Most data structures use named tuples, as provided by
xcollections.namedtuples (they are not available in Python 2.5, but
the implementation from Python 2.6 works on Python 2.5, too).

Due to the way unpickling works, you need to import the "parsers"
package.

The data structures described here are supposed to be fairly stable,
except for the addition of additional attributes and changes in the
internal order of named tuples (so you really should not rely on
that).

# Individual bug information

The data/*/list files are parsed as lists of bugs.  A line which does
not start with whitespace is called a "header", and the following
intended lines are called "annotations".

The top-level named tuple contains two elements:

* list: the list of bug objects (see below)

* messages: the list of messages from the parser (see below)

All lists are sorted by file position of the contained objects.

## bug objects

* bug.file: path to the file containing this bug

* bug.header: header object (see below)

* bug.annotations: list of all annotations of this bug (see below)

## header objects

* header.line: line number

* header.name: bug name (auto-generated for temporary issues)

* header.description: string, can be empty or None

## message objects

* msg.file: file name

* msg.line: line number

* msg.level: "error" or "warning"

* msg.contents: free-text message

## Errors 

## annotation objects

All annotation objects have these fields:

* ann.line: the line number

* ann.type: code value to determine the  structure

Additional fields are described below, depending on the ann.type
value.

### types "NOT-FOR-US", "NOTE", "TODO"

* ann.description: user-supplied string

### types "RESERVED", "REJECTED"

These act just as flags; no additional data is present.

### type "xref"

* ann.bugs: list of bugs being referenced

### type "package"

* ann.release: applicable release, or None for unstable

* ann.package: name of the package

* ann.kind: one of "fixed" (version was supplied), "unfixed", "removed",
  "itp", "no-dsa", "not-affected", "undetermined"

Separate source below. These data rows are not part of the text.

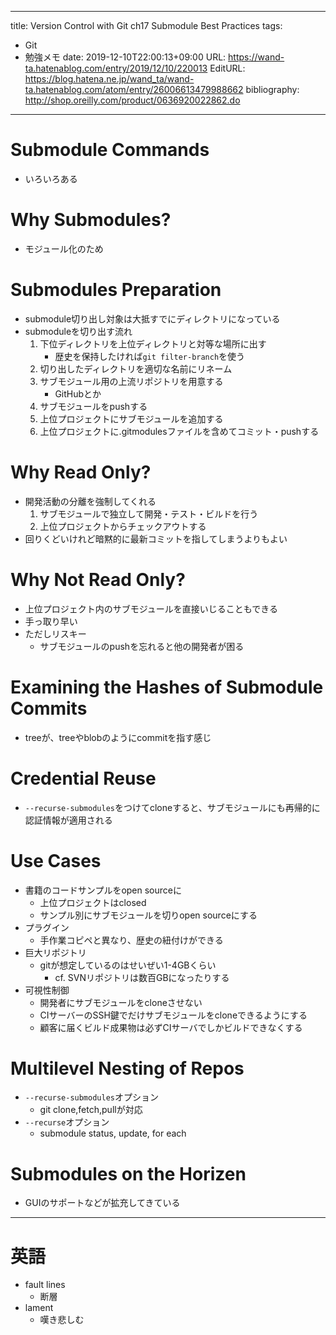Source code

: ---
title: Version Control with Git ch17 Submodule Best Practices
tags:
- Git
- 勉強メモ
date: 2019-12-10T22:00:13+09:00
URL: https://wand-ta.hatenablog.com/entry/2019/12/10/220013
EditURL: https://blog.hatena.ne.jp/wand_ta/wand-ta.hatenablog.com/atom/entry/26006613479988662
bibliography: http://shop.oreilly.com/product/0636920022862.do
-------------------------------------


# Submodule Commands #

- いろいろある

# Why Submodules? #

- モジュール化のため


# Submodules Preparation #

- submodule切り出し対象は大抵すでにディレクトリになっている
- submoduleを切り出す流れ
    1. 下位ディレクトリを上位ディレクトリと対等な場所に出す
        - 歴史を保持したければ`git filter-branch`を使う
    1. 切り出したディレクトリを適切な名前にリネーム
    1. サブモジュール用の上流リポジトリを用意する
        - GitHubとか
    1. サブモジュールをpushする
    1. 上位プロジェクトにサブモジュールを追加する
    1. 上位プロジェクトに.gitmodulesファイルを含めてコミット・pushする


# Why Read Only? #

- 開発活動の分離を強制してくれる
    1. サブモジュールで独立して開発・テスト・ビルドを行う
    1. 上位プロジェクトからチェックアウトする
- 回りくどいけれど暗黙的に最新コミットを指してしまうよりもよい

# Why Not Read Only? #

- 上位プロジェクト内のサブモジュールを直接いじることもできる
- 手っ取り早い
- ただしリスキー
    - サブモジュールのpushを忘れると他の開発者が困る

# Examining the Hashes of Submodule Commits #

- treeが、treeやblobのようにcommitを指す感じ


# Credential Reuse #

- `--recurse-submodules`をつけてcloneすると、サブモジュールにも再帰的に認証情報が適用される


# Use Cases #

- 書籍のコードサンプルをopen sourceに
    - 上位プロジェクトはclosed
    - サンプル別にサブモジュールを切りopen sourceにする
- プラグイン
    - 手作業コピペと異なり、歴史の紐付けができる
- 巨大リポジトリ
    - gitが想定しているのはせいぜい1-4GBくらい
        - cf. SVNリポジトリは数百GBになったりする
- 可視性制御
    - 開発者にサブモジュールをcloneさせない
    - CIサーバーのSSH鍵でだけサブモジュールをcloneできるようにする
    - 顧客に届くビルド成果物は必ずCIサーバでしかビルドできなくする

# Multilevel Nesting of Repos #

- `--recurse-submodules`オプション
    - git clone,fetch,pullが対応
- `--recurse`オプション
    - submodule status, update, for each

# Submodules on the Horizen #

- GUIのサポートなどが拡充してきている

----------------------------------------


# 英語

- fault lines
    - 断層
- lament
    - 嘆き悲しむ
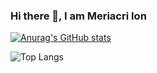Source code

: ### Hi there 👋, I am Meriacri Ion

[![Anurag's GitHub stats](https://github-readme-stats.vercel.app/api?username=mrtea9)](https://github.com/anuraghazra/github-readme-stats)

![Top Langs](https://github-readme-stats.vercel.app/api/top-langs/?username=mrtea9&layout=compact)


<!--
**mrtea9/mrtea9** is a ✨ _special_ ✨ repository because its `README.md` (this file) appears on your GitHub profile.

Here are some ideas to get you started:

- 🔭 I’m currently working on ...
- 🌱 I’m currently learning ...
- 👯 I’m looking to collaborate on ...
- 🤔 I’m looking for help with ...
- 💬 Ask me about ...
- 📫 How to reach me: ...
- 😄 Pronouns: ...
- ⚡ Fun fact: ...
-->
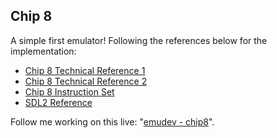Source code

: ## Chip 8

A simple first emulator! Following the references below for the implementation:
- [Chip 8 Technical Reference 1](https://github.com/mattmikolay/chip-8/wiki/CHIP%E2%80%908-Technical-Reference)
- [Chip 8 Technical Reference 2](http://devernay.free.fr/hacks/chip8/C8TECH10.HTM)
- [Chip 8 Instruction Set](https://github.com/mattmikolay/chip-8/wiki/CHIP%E2%80%908-Instruction-Set)
- [SDL2 Reference](https://lazyfoo.net/tutorials/SDL/02_getting_an_image_on_the_screen/index.php)

Follow me working on this live: "[emudev - chip8](https://www.youtube.com/watch?v=9Zi7X2YB_Is&list=PLUjxEbbWODdNA5sLttq8u1X5EA7lIa3M7)".

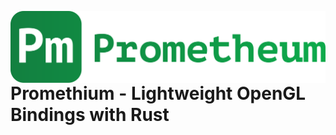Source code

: <img 
    src=".github/prometheum.svg"
    alt="Promethium Logo"
    style="height: 12vw; width: auto; float: left"
/>
# Promethium - Lightweight OpenGL Bindings with Rust

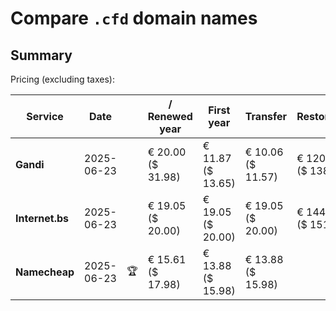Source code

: # Compare `.cfd` domain names

## Summary

Pricing (excluding taxes):

| Service | Date |  | / Renewed year | First year | Transfer | Restoration |
|--|--|--|--|--|--|--|
| **Gandi** | 2025-06-23 |  | € 20.00<br>($ 31.98) | € 11.87<br>($ 13.65) | € 10.06<br>($ 11.57) | € 120.85<br>($ 138.97) |
| **Internet.bs** | 2025-06-23 |  | € 19.05<br>($ 20.00) | € 19.05<br>($ 20.00) | € 19.05<br>($ 20.00) | € 144.18<br>($ 151.34) |
| **Namecheap** | 2025-06-23 | 🏆 | € 15.61<br>($ 17.98) | € 13.88<br>($ 15.98) | € 13.88<br>($ 15.98) |  |
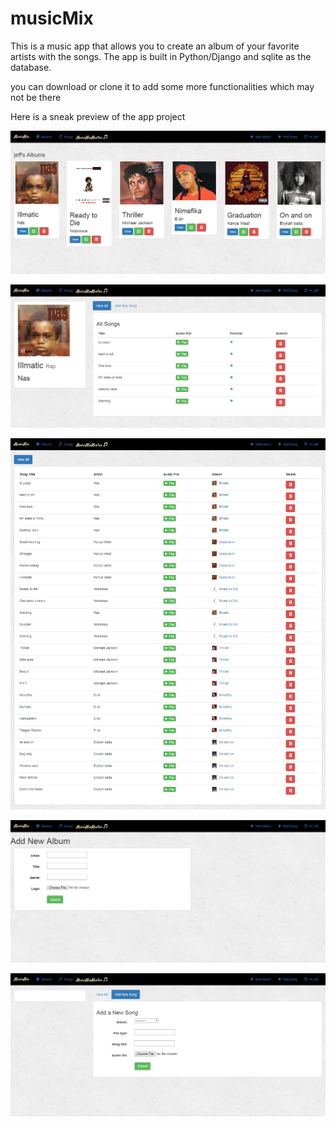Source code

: # musicMix
This is a music app that allows you to create an album of your favorite artists with the songs.
The app is built in Python/Django and sqlite as the database.

you can download or clone it to add some more functionalities which may not be there

Here is a sneak preview of the app project

![](images/screencapture-localhost-8000-2018-07-07-15_52_22.png)

![](images/screencapture-localhost-8000-10-2018-07-07-15_53_02.png)

![](images/screencapture-localhost-8000-songs-all-2018-07-07-15_51_02.png)

![](images/screencapture-localhost-8000-album-new-2018-07-07-15_53_30.png)

![](images/screencapture-localhost-8000-song-new-2018-07-07-15_53_56.png)
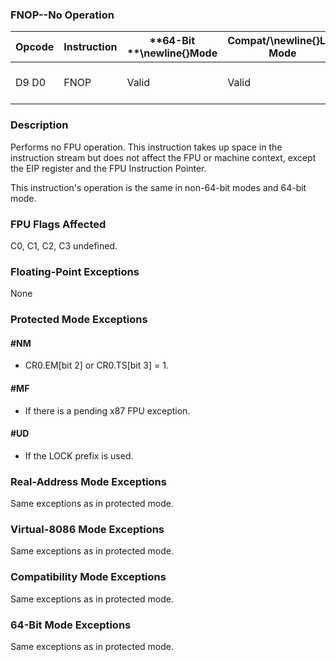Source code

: ### FNOP--No Operation


|**Opcode**|**Instruction**|**64-Bit **\newline{}**Mode**|**Compat/**\newline{}**Leg Mode**|**Description**|
|----------|---------------|-----------------------------|---------------------------------|---------------|
|D9 D0|FNOP|Valid|Valid|No operation is performed.|
### Description


Performs no FPU operation. This instruction takes up space in the instruction stream but does not affect the FPU or machine context, except the EIP register and the FPU Instruction Pointer.

This instruction's operation is the same in non-64-bit modes and 64-bit mode.

### FPU Flags Affected


C0, C1, C2, C3 undefined.

### Floating-Point Exceptions


None


### Protected Mode Exceptions

#### #NM
* CR0.EM[bit 2] or CR0.TS[bit 3] = 1.

#### #MF
* If there is a pending x87 FPU exception.

#### #UD
* If the LOCK prefix is used.

### Real-Address Mode Exceptions



Same exceptions as in protected mode.


### Virtual-8086 Mode Exceptions



Same exceptions as in protected mode.


### Compatibility Mode Exceptions



Same exceptions as in protected mode.


### 64-Bit Mode Exceptions



Same exceptions as in protected mode.

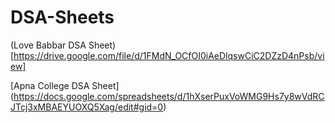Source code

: # DSA-Sheets

(Love Babbar DSA Sheet) [https://drive.google.com/file/d/1FMdN_OCfOI0iAeDlqswCiC2DZzD4nPsb/view]  

[Apna College DSA Sheet] (https://docs.google.com/spreadsheets/d/1hXserPuxVoWMG9Hs7y8wVdRCJTcj3xMBAEYUOXQ5Xag/edit#gid=0)

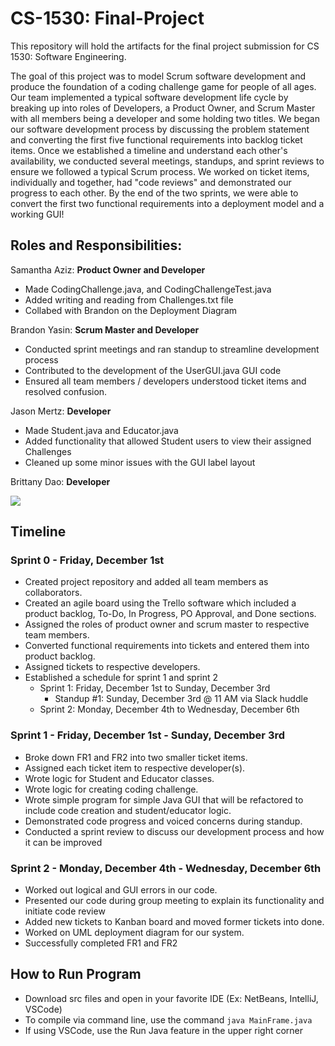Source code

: # CS-1530: Final-Project

This repository will hold the artifacts for the final project submission for CS 1530: Software Engineering.

The goal of this project was to model Scrum software development and produce the foundation of a coding challenge game for people of all ages. Our team implemented a typical software development life cycle by breaking up into roles of Developers, a Product Owner, and Scrum Master with all members being a developer and some holding two titles. We began our software development process by discussing the problem statement and converting the first five functional requirements into backlog ticket items. Once we established a timeline and understand each other's availability, we conducted several meetings, standups, and sprint reviews to ensure we followed a typical Scrum process. We worked on ticket items, individually and together, had "code reviews" and demonstrated our progress to each other. By the end of the two sprints, we were able to convert the first two functional requirements into a deployment model and a working GUI!

## Roles and Responsibilities:

Samantha Aziz: **Product Owner and Developer**
- Made CodingChallenge.java, and CodingChallengeTest.java
- Added writing and reading from Challenges.txt file
- Collabed with Brandon on the Deployment Diagram

Brandon Yasin: **Scrum Master and Developer**

- Conducted sprint meetings and ran standup to streamline development process
- Contributed to the development of the UserGUI.java GUI code
- Ensured all team members / developers understood ticket items and resolved confusion.

Jason Mertz: **Developer**
- Made Student.java and Educator.java
- Added functionality that allowed Student users to view their assigned Challenges
- Cleaned up some minor issues with the GUI label layout

Brittany Dao: **Developer**

![](https://miro.medium.com/v2/resize:fit:1400/format:webp/1*U67AIEa0LRk90P5oS3ELIA.gif)

## Timeline

### Sprint 0 - Friday, December 1st

- Created project repository and added all team members as collaborators.
- Created an agile board using the Trello software which included a product backlog, To-Do, In Progress, PO Approval, and Done sections.
- Assigned the roles of product owner and scrum master to respective team members.
- Converted functional requirements into tickets and entered them into product backlog.
- Assigned tickets to respective developers.
- Established a schedule for sprint 1 and sprint 2
  - Sprint 1: Friday, December 1st to Sunday, December 3rd
    - Standup #1: Sunday, December 3rd @ 11 AM via Slack huddle
  - Sprint 2: Monday, December 4th to Wednesday, December 6th

### Sprint 1 - Friday, December 1st - Sunday, December 3rd

- Broke down FR1 and FR2 into two smaller ticket items.
- Assigned each ticket item to respective developer(s).
- Wrote logic for Student and Educator classes.
- Wrote logic for creating coding challenge.
- Wrote simple program for simple Java GUI that will be refactored to include code creation and student/educator logic.
- Demonstrated code progress and voiced concerns during standup.
- Conducted a sprint review to discuss our development process and how it can be improved

### Sprint 2 - Monday, December 4th - Wednesday, December 6th

- Worked out logical and GUI errors in our code.
- Presented our code during group meeting to explain its functionality and initiate code review
- Added new tickets to Kanban board and moved former tickets into done.
- Worked on UML deployment diagram for our system.
- Successfully completed FR1 and FR2

## How to Run Program

- Download src files and open in your favorite IDE (Ex: NetBeans, IntelliJ, VSCode)
- To compile via command line, use the command
  `java MainFrame.java`
- If using VSCode, use the Run Java feature in the upper right corner
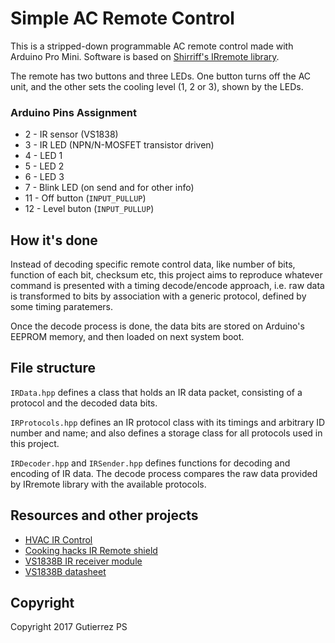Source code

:# Simple AC Remote Control

This is a stripped-down programmable AC remote control made with Arduino Pro Mini. Software is based on [Shirriff's IRremote library](https://github.com/z3t0/Arduino-IRremote).

The remote has two buttons and three LEDs. One button turns off the AC unit, and the other sets the cooling level (1, 2 or 3), shown by the LEDs.


### Arduino Pins Assignment

* 2 - IR sensor (VS1838)
* 3 - IR LED (NPN/N-MOSFET transistor driven)
* 4 - LED 1
* 5 - LED 2
* 6 - LED 3
* 7 - Blink LED (on send and for other info)
* 11 - Off button (`INPUT_PULLUP`)
* 12 - Level buton (`INPUT_PULLUP`)


## How it's done

Instead of decoding specific remote control data, like number of bits, function of each bit, checksum etc, this project aims to reproduce whatever command is presented with a timing decode/encode approach, i.e. raw data is transformed to bits by association with a generic protocol, defined by some timing paratemers.

Once the decode process is done, the data bits are stored on Arduino's EEPROM memory, and then loaded on next system boot.


## File structure

``IRData.hpp`` defines a class that holds an IR data packet, consisting of a protocol and the decoded data bits.

``IRProtocols.hpp`` defines an IR protocol class with its timings and arbitrary ID number and name; and also defines a storage class for all protocols used in this project.

``IRDecoder.hpp`` and ``IRSender.hpp`` defines functions for decoding and encoding of IR data. The decode process compares the raw data provided by IRremote library with the available protocols.


## Resources and other projects

* [HVAC IR Control](https://github.com/r45635/HVAC-IR-Control)
* [Cooking hacks IR Remote shield](https://www.cooking-hacks.com/documentation/tutorials/control-hvac-infrared-devices-from-the-internet-with-ir-remote/)
* [VS1838B IR receiver module](http://arduino-kit.ru/userfiles/image/VS1838B_INFRARED_RECEIVER_MODULE.pdf)
* [VS1838B datasheet](https://www.optimusdigital.ro/index.php?controller=attachment&id_attachment=4&usg=afqjcnh7fun0zdtnznv0ufaeth9sjdsgtg&sig2=t1sm5ow3vxetkff9hq2tsw) 


## Copyright
Copyright 2017 Gutierrez PS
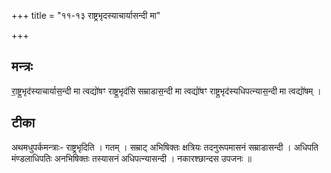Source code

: +++
title = "११-१३ राष्ट्रभृदस्याचार्यासन्दी मा"

+++
## मन्त्रः

रा॒ष्ट्र॒भृद॑स्याचार्यास॒न्दी मा त्वद्यो॑षꣳ राष्ट्र॒भृद॑सि सम्राडास॒न्दी मा त्वद्यो॑षꣳ राष्ट्र॒भृद॑स्यधिपत्न्यास॒न्दी मा त्वद्यो॑षम् ।  

## टीका
अथमधुपर्कमन्त्राः- राष्ट्रभृदिति । गतम् । सम्राट् अभिषिक्तः क्षत्रियः तदनुरूपमासनं सम्राडासन्दी । अधिपति मंण्डलाधिपतिः अनभिषिक्तः तस्यासनं अधिपत्न्यासन्दी । नकारश्छान्दस उपजनः ॥


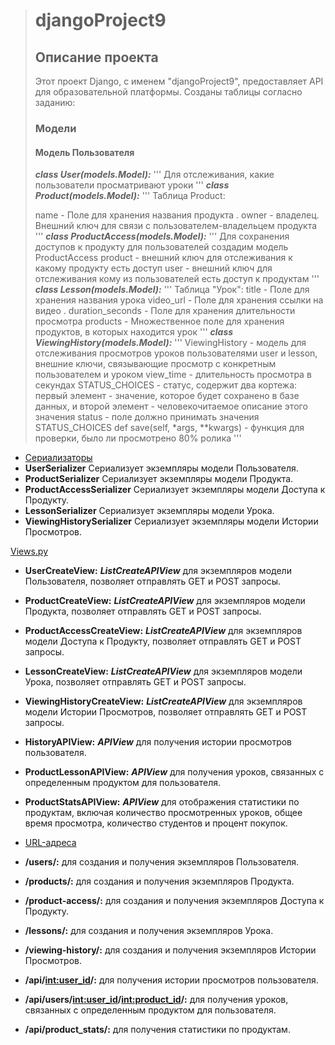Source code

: > # djangoProject9
>
> ## Описание проекта
>
> Этот проект Django, с именем "djangoProject9", предоставляет API для образовательной платформы. Созданы таблицы согласно заданию:
>
> ### Модели
>
> #### Модель Пользователя
>
> ***class User(models.Model):***
>    '''
>    Для отслеживания, какие пользователи просматривают уроки
>    '''
> ***class Product(models.Model):***
>    '''
>    Таблица Product:
>
>    name - Поле для хранения названия продукта .
>    owner - владелец. Внешний ключ для связи с пользователем-владельцем продукта
>    '''
> ***class ProductAccess(models.Model):***
>   '''
>    Для сохранения доступов к продукту для пользователей создадим модель ProductAccess
>    product - внешний ключ для отслеживания к какому продукту есть доступ
>    user - внешний ключ для отслеживания кому из пользователей есть доступ к продуктам
>    '''
> ***class Lesson(models.Model):***
>    '''
>    Таблица "Урок":
>    title - Поле для хранения названия урока
>    video_url - Поле для хранения ссылки на видео .
>    duration_seconds - Поле для хранения длительности просмотра
>    products - Множественное поле для хранения продуктов, в которых находится урок
>    '''
> ***class ViewingHistory(models.Model):***
>    '''
>    ViewingHistory - модель для отслеживания  просмотров уроков пользователями
>    user и lesson, внешние ключи, связывающие просмотр с конкретным пользователем и уроком
>    view_time - длительность просмотра в секундах
>    STATUS_CHOICES - статус, содержит два кортежа: первый элемент - значение, которое будет сохранено в базе данных, и второй элемент - человекочитаемое описание этого значения
>    status - поле должно принимать значения STATUS_CHOICES
>    def save(self, *args, **kwargs) - функция для проверки, было ли просмотрено 80% ролика
>    '''

+ <u> Сериализаторы </u> 
+ **UserSerializer** Сериализует экземпляры модели Пользователя.
+ **ProductSerializer** Сериализует экземпляры модели Продукта.
+ **ProductAccessSerializer** Сериализует экземпляры модели Доступа к Продукту.
+ **LessonSerializer** Сериализует экземпляры модели Урока.
+ **ViewingHistorySerializer** Сериализует экземпляры модели Истории Просмотров.

<u>Views.py</u> 
+ **UserCreateView:** ___ListCreateAPIView___ для экземпляров модели Пользователя, позволяет отправлять GET и POST запросы.
+ **ProductCreateView:** ___ListCreateAPIView___ для экземпляров модели Продукта, позволяет отправлять GET и POST запросы.
+ **ProductAccessCreateView:** ___ListCreateAPIView___ для экземпляров модели Доступа к Продукту, позволяет отправлять GET и POST запросы.
+ **LessonCreateView:** ___ListCreateAPIView___ для экземпляров модели Урока, позволяет отправлять GET и POST запросы.
+ **ViewingHistoryCreateView:** ___ListCreateAPIView___ для экземпляров модели Истории Просмотров, позволяет отправлять GET и POST запросы.
+ **HistoryAPIView:** ___APIView___ для получения истории просмотров пользователя.
+ **ProductLessonAPIView:** ___APIView___ для получения уроков, связанных с определенным продуктом для пользователя.
+ **ProductStatsAPIView:** ___APIView___ для отображения статистики по продуктам, включая количество просмотренных уроков, общее время просмотра, количество студентов и процент покупок.

+ <u>URL-адреса</u> 
+ **/users/:**  для создания и получения экземпляров Пользователя.
+ **/products/:**  для создания и получения экземпляров Продукта.
+ **/product-access/:**  для создания и получения экземпляров Доступа к Продукту.
+ **/lessons/:**  для создания и получения экземпляров Урока.
+ **/viewing-history/:**  для создания и получения экземпляров Истории Просмотров.
+ **/api/<int:user_id>/:** для получения истории просмотров пользователя.
+ **/api/users/<int:user_id>/<int:product_id>/:** для получения уроков, связанных с определенным продуктом для пользователя.
+ **/api/product_stats/:**  для получения статистики по продуктам.
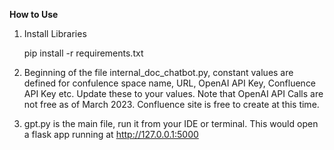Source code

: **How to Use** 

 1. Install Libraries

     pip install -r requirements.txt

2. Beginning of the file internal_doc_chatbot.py, constant values are defined for confulence space name, URL, OpenAI API Key, Confluence API Key etc. Update these to your values. Note that OpenAI API Calls are not free as of March 2023. Confluence site is free to create at this time. 
3. gpt.py is the main file, run it from your IDE or terminal. This would open a flask app running at http://127.0.0.1:5000
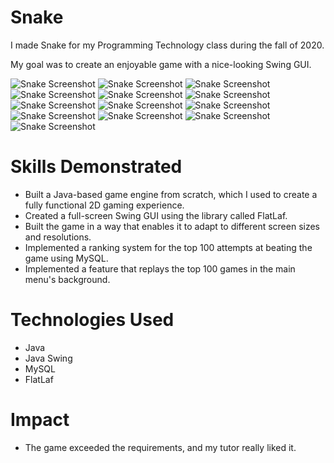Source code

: # Snake
I made Snake for my Programming Technology class during the fall of 2020.

My goal was to create an enjoyable game with a nice-looking Swing GUI.

<img align="centre" alt="Snake Screenshot" src="images/game_01.jpg">
<img align="centre" alt="Snake Screenshot" src="images/game_02.jpg">
<img align="centre" alt="Snake Screenshot" src="images/game_03.jpg">
<img align="centre" alt="Snake Screenshot" src="images/game_04.jpg">
<img align="centre" alt="Snake Screenshot" src="images/game_05.jpg">
<img align="centre" alt="Snake Screenshot" src="images/game_06.jpg">
<img align="centre" alt="Snake Screenshot" src="images/game_07.jpg">
<img align="centre" alt="Snake Screenshot" src="images/game_08.jpg">
<img align="centre" alt="Snake Screenshot" src="images/game_09.jpg">
<img align="centre" alt="Snake Screenshot" src="images/game_10.jpg">
<img align="centre" alt="Snake Screenshot" src="images/game_11.jpg">
<img align="centre" alt="Snake Screenshot" src="images/game_12.jpg">
<img align="centre" alt="Snake Screenshot" src="images/game_13.jpg">

# Skills Demonstrated
* Built a Java-based game engine from scratch, which I used to create a fully functional 2D gaming experience.
* Created a full-screen Swing GUI using the library called FlatLaf.
* Built the game in a way that enables it to adapt to different screen sizes and resolutions.
* Implemented a ranking system for the top 100 attempts at beating the game using MySQL.
* Implemented a feature that replays the top 100 games in the main menu's background.

# Technologies Used
* Java
* Java Swing
* MySQL
* FlatLaf

# Impact
* The game exceeded the requirements, and my tutor really liked it.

* ann.version: fixed version number, or "None" for unfixed/not applicable

* ann.urgency: one of None, undetermined, low, medium, high

* ann.debian_bugs: set of numbers of Debian bugs

* ann.description: free-text information, or None if not applicable

# Derived vulnerability information

These are contained in a list of info objects:

* info.bug: name of the bug (potentially auto-generated)

* info.package: name of the package

* info.fixed: fixed version in unstable (a string), or None (no fix
  available) or True (all versions fixed)

* info.fixed_other: a tuple, containing other fixed versions (which
  are less than the unfixed unstable version, but nevertheless known
  not to be vulnerable)

In itself, this data is not very illuminating, but comparision with
other information sources can be used to detect vulnerable installed
packages, generate bug and distribution overview pages etc.